КАК КАПИТАН ПАМФИЛ, КОМАНДУЮЩИЙ ТОРГОВЫМ БРИГОМ

"РОКСОЛАНА", ПООХОТИЛСЯ НА БЕРЕГАХ РЕКИ БАНГО БОЛЕЕ УДАЧНО, ЧЕМ ЭТО СДЕЛАЛ АЛЕКСАНДР ДЕКАН НА РАВНИНЕ СЕН-ДЕНИ

— О! — произнес доктор Тьерри, войдя в мастерскую на следующий день. — У вас новый жилец.

Не обращая внимания на дружеское ворчание Тома и пленительные гримасы Жака, он направился к банке, содержавшей мадемуазель Камарго, и погрузил в нее руку.

Мадемуазель Камарго, не зная о том, что Тьерри весьма сведущий врач и чрезвычайно умный человек, стала грести лапками и поплыла по кругу так быстро, как только могла; но это не помешало доктору в следующее мгновение схватить ее за заднюю лапку и извлечь головой вниз из ее жилища.

— Ах, вот как! — сказал Тьерри, вращая ее примерно так же, как пастушка крутит веретено. — Это rana temporaria

[20]

, взгляните: ее назвали так из-за этих двух черных пятен, идущих от глаз к барабанным перепонкам; она может жить как в проточной воде, так и в болотах; некоторые авторы называют ее немой лягушкой, потому что она квакает под водой, в отличие от зеленой лягушки, способной квакать лишь над водой.
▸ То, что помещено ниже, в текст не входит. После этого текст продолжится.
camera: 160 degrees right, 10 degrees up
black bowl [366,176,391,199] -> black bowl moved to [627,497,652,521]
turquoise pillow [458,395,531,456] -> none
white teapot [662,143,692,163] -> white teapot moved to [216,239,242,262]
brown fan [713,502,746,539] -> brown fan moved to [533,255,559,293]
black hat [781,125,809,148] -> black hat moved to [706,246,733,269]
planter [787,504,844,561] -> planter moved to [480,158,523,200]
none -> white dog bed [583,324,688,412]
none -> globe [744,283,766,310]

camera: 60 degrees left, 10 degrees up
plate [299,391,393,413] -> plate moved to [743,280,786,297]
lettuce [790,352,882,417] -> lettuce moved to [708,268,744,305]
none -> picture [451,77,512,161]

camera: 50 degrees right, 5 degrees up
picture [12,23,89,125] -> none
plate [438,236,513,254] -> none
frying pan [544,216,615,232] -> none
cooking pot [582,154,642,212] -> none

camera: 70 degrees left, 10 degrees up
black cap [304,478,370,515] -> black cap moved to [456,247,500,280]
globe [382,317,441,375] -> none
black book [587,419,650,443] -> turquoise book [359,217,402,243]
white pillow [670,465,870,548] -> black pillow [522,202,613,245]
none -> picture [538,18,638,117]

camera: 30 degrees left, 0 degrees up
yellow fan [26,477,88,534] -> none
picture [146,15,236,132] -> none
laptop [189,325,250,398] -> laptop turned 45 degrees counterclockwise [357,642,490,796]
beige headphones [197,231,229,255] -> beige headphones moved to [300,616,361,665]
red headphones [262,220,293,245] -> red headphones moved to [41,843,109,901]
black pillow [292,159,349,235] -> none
Будь у вас две сотни таких, я посоветовал бы вам отрезать у них задние лапки, приправить их, как фрикасе из цыплят, послать к Корселе за двумя бутылками бордо-мутона и пригласить меня на обед. Но, поскольку у нас всего одна лягушка, мы удовольствуемся тем, что, с вашего позволения, проясним с ее помощью один до сих пор не решенный научный вопрос, хотя на этот счет существует мнение, поддерживаемое многими естествоиспытателями, а именно: эта лягушка может оставаться без еды в течение шести месяцев.

С этими словами он выпустил из рук мадемуазель Камарго, и та немедленно совершила два или три кругосветных плавания по своей банке со всем радостным проворством, на какое способны были ее лапки; затем, увидев попавшую в ее владения муху, она выскочила на поверхность воды и с жадностью ее проглотила.